◆ READING PASSAGE ◆
2021-06-03 Thread Nitin Jadhav
> Approach 1 sounds better.  It sounds like approach 1 might help us
> implement support for allowing NULLs in range partition bounds in the
> future, if at all.  For now, it might be better to not allocate the
> isnull array except for list partitioning.

Thanks for confirming.

> I'll wait for you to post a new patch addressing at least the comments
> in my earlier email.  Also, please make sure to run `make check`
> successfully before posting the patch. :)

I have fixed all of the review comments given by you and Jeevan in the
attached patch and also the attached patch contains more changes
compared to the previous patch. Following are the implementation
details.

1. Regarding syntax, the existing syntax will work fine for the
single-column list partitioning. However I have used the new syntax
for the multi-column list partitioning as we discussed earlier. I have
used a combination of 'AND' and 'OR' logic for the partition
constraints as given in the below example.

◆ REQUIRED ACTION 1 ◆
Please return the thread excerpt word for word, starting with "2021-06-03 Thread Nitin" and going on through "Thanks for confirming.".
◆ REQUIRED ACTION 2 ◆
List every term in the thread excerpt that appears inside single quotation marks or backticks.
◆ REQUIRED ACTION 3 ◆
Answer these questions from the thread excerpt:
(a) For which type of partitioning does the quoted suggestion say the isnull array should be allocated?
(b) Which command is to be run successfully before the patch is posted?
(c) For which kind of list partitioning does the existing syntax work fine?
The data has no connection to the thread excerpt.

◆ GIVEN DATA ◆
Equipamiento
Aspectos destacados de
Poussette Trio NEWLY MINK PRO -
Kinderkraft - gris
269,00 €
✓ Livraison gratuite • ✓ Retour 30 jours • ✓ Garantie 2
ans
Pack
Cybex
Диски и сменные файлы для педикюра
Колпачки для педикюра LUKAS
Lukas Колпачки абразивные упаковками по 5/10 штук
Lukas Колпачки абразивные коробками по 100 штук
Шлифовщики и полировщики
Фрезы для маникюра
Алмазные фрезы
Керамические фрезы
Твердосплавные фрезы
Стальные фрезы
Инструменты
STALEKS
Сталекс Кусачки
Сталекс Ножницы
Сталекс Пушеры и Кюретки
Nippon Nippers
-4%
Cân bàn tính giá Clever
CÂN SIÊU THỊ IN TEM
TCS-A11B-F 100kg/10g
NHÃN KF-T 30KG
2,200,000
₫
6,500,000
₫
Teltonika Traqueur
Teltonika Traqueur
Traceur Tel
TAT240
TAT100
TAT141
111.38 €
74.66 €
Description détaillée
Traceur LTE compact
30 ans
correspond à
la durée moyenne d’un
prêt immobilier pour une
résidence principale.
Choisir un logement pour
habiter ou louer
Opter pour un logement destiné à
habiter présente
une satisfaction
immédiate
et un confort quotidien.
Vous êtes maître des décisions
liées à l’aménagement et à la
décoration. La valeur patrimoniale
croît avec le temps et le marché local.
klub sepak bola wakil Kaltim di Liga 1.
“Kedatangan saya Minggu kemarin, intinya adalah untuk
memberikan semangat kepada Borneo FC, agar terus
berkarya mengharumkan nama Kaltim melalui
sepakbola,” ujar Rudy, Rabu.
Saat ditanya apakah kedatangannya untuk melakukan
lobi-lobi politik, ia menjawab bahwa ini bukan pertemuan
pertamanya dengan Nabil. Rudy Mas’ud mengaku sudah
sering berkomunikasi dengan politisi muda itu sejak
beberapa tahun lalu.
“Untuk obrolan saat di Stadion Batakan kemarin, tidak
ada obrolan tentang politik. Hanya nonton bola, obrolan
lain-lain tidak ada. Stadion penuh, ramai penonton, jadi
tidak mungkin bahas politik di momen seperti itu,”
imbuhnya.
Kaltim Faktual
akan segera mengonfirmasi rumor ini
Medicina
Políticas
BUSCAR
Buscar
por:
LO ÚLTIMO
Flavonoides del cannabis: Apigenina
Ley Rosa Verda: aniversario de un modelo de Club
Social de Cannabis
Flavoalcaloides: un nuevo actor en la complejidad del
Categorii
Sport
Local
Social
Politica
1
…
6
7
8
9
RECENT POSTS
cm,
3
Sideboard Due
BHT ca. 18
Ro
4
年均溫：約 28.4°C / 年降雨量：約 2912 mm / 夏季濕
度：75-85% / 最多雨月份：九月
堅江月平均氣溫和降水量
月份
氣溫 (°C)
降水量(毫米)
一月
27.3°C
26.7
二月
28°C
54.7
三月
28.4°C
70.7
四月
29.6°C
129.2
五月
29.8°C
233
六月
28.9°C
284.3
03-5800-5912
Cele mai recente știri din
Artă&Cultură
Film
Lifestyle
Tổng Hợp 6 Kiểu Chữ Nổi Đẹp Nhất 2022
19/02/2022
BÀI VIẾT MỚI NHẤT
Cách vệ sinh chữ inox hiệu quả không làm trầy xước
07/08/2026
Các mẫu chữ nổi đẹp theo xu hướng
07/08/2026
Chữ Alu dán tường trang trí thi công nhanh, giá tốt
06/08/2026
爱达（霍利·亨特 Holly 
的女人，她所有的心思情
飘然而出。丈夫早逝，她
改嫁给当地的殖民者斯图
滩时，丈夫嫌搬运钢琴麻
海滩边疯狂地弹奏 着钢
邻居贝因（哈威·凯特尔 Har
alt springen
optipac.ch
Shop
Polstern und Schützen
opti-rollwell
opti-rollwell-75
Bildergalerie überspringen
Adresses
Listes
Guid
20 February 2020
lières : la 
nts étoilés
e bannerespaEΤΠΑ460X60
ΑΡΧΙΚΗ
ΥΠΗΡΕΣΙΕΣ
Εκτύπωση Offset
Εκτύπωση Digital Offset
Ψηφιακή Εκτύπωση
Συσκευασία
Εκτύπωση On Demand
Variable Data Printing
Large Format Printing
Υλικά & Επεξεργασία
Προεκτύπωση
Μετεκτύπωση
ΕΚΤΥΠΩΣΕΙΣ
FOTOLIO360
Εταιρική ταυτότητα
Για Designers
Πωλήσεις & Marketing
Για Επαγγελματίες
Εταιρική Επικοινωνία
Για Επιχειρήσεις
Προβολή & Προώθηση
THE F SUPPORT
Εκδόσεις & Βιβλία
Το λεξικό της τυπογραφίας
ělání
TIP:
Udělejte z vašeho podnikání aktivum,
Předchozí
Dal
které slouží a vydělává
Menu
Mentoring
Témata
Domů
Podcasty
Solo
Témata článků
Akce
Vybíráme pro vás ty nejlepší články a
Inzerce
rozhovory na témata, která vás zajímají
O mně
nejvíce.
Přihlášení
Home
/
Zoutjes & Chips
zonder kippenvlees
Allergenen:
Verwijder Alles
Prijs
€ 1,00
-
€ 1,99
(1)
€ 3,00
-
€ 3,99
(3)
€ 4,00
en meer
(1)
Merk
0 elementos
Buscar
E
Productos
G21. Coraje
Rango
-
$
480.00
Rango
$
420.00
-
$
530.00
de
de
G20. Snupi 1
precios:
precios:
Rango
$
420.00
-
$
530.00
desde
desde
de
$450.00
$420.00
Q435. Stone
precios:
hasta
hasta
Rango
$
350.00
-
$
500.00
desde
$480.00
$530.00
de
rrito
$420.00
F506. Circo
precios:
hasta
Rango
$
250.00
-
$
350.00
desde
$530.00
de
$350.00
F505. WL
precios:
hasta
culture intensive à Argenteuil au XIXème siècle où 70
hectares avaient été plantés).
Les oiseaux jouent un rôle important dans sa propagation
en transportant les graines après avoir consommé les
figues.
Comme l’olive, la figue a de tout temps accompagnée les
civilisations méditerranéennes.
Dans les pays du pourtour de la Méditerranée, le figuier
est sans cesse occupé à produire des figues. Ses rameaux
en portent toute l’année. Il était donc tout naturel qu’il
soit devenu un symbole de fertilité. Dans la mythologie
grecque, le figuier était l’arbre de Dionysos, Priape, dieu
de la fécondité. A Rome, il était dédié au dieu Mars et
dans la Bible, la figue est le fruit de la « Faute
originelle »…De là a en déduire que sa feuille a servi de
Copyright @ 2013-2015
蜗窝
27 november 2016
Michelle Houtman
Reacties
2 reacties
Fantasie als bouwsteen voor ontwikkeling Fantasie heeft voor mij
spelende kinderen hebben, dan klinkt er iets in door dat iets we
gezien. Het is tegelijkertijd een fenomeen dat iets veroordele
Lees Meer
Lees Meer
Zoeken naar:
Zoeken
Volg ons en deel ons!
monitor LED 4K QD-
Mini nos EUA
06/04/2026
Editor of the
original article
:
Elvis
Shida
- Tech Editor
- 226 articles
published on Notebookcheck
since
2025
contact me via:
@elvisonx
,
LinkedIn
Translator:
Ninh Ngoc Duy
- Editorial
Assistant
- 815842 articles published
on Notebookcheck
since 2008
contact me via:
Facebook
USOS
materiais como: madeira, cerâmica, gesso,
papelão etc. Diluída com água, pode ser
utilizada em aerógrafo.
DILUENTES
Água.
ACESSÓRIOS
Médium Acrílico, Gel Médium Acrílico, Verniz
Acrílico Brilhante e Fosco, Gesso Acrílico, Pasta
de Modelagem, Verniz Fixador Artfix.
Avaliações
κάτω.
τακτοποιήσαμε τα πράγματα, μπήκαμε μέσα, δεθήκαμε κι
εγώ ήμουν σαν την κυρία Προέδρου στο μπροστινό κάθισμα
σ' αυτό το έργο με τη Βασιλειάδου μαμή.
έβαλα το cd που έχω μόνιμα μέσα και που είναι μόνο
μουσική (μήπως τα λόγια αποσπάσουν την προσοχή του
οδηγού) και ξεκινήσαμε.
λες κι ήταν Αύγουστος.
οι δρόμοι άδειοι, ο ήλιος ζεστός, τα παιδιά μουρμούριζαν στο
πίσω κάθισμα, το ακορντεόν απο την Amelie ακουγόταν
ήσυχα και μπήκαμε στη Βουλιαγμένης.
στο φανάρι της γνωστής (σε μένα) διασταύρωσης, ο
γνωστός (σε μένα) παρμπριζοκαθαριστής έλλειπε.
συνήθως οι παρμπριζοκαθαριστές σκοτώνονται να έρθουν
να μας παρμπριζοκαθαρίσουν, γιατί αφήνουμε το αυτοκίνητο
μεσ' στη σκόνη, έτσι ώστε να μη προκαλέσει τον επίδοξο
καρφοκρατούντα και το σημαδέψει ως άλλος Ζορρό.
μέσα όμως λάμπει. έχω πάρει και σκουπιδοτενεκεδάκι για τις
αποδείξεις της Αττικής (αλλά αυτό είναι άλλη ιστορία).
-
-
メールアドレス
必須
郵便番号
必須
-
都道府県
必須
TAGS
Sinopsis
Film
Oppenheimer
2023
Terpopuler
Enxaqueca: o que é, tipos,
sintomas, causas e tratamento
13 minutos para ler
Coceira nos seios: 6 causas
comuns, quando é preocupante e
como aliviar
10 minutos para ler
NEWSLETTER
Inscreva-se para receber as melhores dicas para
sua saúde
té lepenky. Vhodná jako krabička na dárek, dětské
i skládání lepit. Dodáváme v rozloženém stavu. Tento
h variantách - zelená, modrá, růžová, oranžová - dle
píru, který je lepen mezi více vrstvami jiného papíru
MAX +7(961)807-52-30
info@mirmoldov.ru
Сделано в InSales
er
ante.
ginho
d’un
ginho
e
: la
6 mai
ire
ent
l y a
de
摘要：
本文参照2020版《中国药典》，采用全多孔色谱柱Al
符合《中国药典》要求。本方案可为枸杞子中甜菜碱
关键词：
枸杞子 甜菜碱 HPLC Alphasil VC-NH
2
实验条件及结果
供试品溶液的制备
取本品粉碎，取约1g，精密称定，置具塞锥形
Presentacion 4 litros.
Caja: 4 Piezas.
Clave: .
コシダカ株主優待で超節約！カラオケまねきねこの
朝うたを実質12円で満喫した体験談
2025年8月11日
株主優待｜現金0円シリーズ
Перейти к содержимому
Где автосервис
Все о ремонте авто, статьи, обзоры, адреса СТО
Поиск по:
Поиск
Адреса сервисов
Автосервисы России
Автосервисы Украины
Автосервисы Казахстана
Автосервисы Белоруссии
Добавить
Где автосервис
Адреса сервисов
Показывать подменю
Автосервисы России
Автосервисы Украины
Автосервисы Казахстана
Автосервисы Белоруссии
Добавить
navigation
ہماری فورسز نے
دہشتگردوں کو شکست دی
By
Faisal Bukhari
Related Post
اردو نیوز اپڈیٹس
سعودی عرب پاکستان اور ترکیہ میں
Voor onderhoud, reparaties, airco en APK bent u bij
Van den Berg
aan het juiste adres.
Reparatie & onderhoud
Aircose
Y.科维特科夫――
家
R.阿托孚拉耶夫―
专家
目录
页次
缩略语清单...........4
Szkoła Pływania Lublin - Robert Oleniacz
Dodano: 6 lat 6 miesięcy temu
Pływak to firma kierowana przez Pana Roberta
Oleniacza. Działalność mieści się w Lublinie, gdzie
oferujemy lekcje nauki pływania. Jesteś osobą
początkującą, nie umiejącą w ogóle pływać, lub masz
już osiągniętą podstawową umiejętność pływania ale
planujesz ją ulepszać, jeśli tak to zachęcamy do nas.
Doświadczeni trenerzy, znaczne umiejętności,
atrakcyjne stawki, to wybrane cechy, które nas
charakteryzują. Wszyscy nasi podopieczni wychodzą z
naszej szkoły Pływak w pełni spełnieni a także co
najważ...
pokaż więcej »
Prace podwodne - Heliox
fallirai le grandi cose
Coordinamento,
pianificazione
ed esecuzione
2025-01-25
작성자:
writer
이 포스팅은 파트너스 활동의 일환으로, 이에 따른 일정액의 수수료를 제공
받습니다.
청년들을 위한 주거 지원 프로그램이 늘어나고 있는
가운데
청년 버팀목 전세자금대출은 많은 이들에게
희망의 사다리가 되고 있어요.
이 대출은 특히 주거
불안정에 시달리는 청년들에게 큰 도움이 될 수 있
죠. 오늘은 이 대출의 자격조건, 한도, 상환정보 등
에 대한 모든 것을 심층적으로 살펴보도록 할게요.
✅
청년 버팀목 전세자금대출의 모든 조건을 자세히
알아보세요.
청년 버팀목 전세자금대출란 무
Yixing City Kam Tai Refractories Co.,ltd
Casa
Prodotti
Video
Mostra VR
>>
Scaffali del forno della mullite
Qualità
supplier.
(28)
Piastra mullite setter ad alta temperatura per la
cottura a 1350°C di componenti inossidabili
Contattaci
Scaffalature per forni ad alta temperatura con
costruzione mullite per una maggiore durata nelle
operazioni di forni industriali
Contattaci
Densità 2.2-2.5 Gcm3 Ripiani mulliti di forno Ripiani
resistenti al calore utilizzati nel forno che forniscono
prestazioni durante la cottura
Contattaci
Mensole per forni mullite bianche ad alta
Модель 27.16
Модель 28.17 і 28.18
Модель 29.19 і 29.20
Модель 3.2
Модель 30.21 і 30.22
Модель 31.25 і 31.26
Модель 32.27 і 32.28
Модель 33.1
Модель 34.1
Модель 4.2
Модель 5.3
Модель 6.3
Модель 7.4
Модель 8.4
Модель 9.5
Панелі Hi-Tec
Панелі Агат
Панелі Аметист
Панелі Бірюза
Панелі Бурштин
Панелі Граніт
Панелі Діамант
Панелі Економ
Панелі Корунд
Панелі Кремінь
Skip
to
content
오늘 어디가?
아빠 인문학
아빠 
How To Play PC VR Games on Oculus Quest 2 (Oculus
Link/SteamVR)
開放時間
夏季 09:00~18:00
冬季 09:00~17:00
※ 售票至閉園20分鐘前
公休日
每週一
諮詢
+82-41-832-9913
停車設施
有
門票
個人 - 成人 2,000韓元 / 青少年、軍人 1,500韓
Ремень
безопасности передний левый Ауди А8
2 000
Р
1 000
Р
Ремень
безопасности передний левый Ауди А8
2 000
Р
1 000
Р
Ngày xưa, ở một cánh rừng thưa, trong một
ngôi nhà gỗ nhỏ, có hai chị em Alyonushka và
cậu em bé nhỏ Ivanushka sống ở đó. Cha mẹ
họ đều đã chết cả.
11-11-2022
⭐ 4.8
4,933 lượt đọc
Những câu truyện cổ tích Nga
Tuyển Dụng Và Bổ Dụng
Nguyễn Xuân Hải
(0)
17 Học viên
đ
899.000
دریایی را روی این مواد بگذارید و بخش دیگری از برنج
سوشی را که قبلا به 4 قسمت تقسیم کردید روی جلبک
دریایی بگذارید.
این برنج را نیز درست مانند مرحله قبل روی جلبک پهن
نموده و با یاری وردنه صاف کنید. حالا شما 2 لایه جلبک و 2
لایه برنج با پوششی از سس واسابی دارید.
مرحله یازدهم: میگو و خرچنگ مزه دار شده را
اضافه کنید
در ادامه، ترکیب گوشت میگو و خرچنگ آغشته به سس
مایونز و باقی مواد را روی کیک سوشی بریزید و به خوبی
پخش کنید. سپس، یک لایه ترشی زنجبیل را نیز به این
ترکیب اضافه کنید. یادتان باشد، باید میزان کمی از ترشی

◆ EXERCISE RESPONSE 1 ◆
2021-06-03 Thread Nitin Jadhav
> Approach 1 sounds better.  It sounds like approach 1 might help us
> implement support for allowing NULLs in range partition bounds in the
> future, if at all.  For now, it might be better to not allocate the
> isnull array except for list partitioning.

Thanks for confirming.

◆ EXERCISE RESPONSE 2 ◆
'AND'
'OR'
`make check`

◆ EXERCISE RESPONSE 3 ◆
(a) List partitioning.
(b) `make check`
(c) Single-column list partitioning.